The unusual biopic "Sex & Drugs & Rock & Roll" is a quintessentially British excursion into the punk rock scene circa the 1970's. In a highly stylized fashion, director Mat Whitecross has tweaked expected musical biography conventions to dramatize the life of Ian Dury (Ian Dury and the Blockheads). This chaotic entertainment has many strengths and begins with a flourish of visual mischief to introduce Dury as a showman before settling into a more conventional narrative approach. If you are a fan of Dury or, indeed punk rock, then recommending "Sex & Drugs & Rock & Roll" seems an easy task. However, if you have yet to be initiated, the film may be a little harder to sell. As with most films of this nature, Dury's artistry and talent are influenced by a troubled past and, quite frankly, his depiction does not always present the most pleasant of viewing experiences. At times, though, I don't know that "Sex & Drugs & Rock & Roll" went far enough. Dury's debauchery seemed perfectly palatable to everyone in his immediate circle--until it wasn't. There was a certain lack of focus on developing supporting characters which made it unclear as to when they thought he was behaving badly.
But I'm jumping ahead. Dury is played with mush gusto by Andy Serkis (and yes, I'm one of the nerds who thinks his performance as Gollum in "The Lord of the Rings" was worthy of an Oscar nomination). Serkis was a nominated for a BAFTA for this larger than life portrayal, and it's easy to see why. The film chronicles Dury's childhood battle with polio and outlines his relationships with his absentee father (Ray Winstone), his put-upon wife (Olivia Williams), and his nubile life partner (Naomie Harris). But most of the dramatic heft is saved for Dury's troubled, yet remarkably sane, relationship with his son (Bill Milner). Strangely enough, Dury's musical accomplishments are given fairly short shrift. If you have no preexisting knowledge of the rise of Dury's career, don't expect "Sex & Drugs & Rock & Roll" to connect all the dots. How he became a success still seems a bit vague to me. For the first half of the film he sat at home writing. Than, with no transition or explanation, he was playing sold out concert halls.
In truth, I would have appreciated more exposition. I feel that "Sex & Drugs & Rock & Roll" kept me at a distance from the real Dury. As I mentioned, aside from Milner, it seems that the entire cast exists to react to Dury without being fully formed as characters in their own right. So this left me a little cold. But, if anything, there's still Serkis and his dynamic performance. His scenes with Milner are easily the most effective and affecting dramatic moments in the film. And anytime Serkis performs a number, "Sex & Drugs & Rock & Roll" ignites! The musical sequences have terrific flair, drama, and urgency.

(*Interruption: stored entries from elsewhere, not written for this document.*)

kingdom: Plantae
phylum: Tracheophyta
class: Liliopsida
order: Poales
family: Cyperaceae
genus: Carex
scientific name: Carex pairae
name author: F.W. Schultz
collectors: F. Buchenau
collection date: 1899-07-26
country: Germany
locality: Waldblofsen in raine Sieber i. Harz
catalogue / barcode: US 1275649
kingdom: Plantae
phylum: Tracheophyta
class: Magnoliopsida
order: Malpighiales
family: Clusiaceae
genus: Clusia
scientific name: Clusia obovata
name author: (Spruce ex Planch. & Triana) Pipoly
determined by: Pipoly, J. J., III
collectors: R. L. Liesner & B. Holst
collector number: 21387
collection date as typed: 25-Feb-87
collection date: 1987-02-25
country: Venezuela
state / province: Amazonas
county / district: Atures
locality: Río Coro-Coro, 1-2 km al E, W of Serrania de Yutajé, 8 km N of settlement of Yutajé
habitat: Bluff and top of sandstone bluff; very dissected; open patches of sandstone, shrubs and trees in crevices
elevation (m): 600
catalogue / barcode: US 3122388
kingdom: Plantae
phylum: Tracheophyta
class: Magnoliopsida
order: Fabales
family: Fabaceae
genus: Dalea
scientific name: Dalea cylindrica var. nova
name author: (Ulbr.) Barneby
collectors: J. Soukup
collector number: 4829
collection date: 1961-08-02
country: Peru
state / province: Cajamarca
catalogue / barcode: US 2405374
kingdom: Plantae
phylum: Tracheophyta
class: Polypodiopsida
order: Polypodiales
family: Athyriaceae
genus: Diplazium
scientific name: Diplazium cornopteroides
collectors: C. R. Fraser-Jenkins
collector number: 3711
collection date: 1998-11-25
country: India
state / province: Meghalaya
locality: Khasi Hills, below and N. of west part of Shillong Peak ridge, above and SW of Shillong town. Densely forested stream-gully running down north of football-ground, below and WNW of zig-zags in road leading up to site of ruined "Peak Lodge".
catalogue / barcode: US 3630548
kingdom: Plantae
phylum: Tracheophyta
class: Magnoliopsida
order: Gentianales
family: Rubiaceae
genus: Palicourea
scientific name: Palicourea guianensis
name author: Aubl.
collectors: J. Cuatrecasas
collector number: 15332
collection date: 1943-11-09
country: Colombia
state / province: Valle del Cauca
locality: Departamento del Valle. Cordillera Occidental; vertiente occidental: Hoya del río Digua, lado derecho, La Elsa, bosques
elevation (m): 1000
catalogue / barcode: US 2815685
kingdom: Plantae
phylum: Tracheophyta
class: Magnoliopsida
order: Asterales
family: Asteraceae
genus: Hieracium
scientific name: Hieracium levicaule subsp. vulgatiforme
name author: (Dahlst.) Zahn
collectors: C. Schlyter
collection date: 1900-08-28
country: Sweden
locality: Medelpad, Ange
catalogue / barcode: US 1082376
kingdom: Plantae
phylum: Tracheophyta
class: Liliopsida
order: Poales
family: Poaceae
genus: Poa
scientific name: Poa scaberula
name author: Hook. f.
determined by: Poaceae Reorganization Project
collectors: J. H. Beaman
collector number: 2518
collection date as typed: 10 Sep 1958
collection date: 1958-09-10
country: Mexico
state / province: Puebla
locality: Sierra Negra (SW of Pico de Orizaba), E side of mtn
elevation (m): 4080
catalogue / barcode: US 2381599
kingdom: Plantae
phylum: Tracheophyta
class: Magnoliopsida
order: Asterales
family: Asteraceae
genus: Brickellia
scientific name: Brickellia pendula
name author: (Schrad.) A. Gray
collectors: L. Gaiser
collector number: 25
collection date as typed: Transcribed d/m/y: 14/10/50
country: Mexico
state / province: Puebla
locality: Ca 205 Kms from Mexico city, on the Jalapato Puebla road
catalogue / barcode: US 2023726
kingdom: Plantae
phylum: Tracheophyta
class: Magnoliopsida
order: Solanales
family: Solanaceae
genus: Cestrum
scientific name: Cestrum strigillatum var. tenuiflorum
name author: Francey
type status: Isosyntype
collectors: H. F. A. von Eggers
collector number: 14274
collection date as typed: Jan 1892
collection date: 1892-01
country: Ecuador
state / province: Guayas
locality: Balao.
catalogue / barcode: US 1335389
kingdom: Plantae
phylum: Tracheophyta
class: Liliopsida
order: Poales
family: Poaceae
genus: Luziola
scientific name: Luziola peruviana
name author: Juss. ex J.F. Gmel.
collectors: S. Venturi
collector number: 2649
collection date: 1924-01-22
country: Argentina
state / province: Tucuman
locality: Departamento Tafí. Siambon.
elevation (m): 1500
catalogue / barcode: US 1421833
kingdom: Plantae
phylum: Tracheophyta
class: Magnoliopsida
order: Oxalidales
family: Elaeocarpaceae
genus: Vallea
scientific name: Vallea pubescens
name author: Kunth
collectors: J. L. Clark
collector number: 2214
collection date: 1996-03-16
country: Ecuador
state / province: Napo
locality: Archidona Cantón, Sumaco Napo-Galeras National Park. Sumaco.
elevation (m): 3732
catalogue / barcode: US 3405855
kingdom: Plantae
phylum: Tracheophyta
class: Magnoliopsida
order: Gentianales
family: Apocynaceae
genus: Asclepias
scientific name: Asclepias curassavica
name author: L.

The DVD presentation includes a featurette with the film's director, interviews, commentary, and deleted scenes. They are an enlightening peak inside the passion that brought this film to fruition as it was clearly a personal project for Whitecross. In the end, "Sex & Drugs & Rock & Roll" was a good, if sometimes incomplete, look at Dury. I retained an emotional distance throughout the picture, but was captivated by the music, the period details, and especially by the incomparable Serkis! And there's no denying, the picture goes out with a bang! KGHarris, 1/11.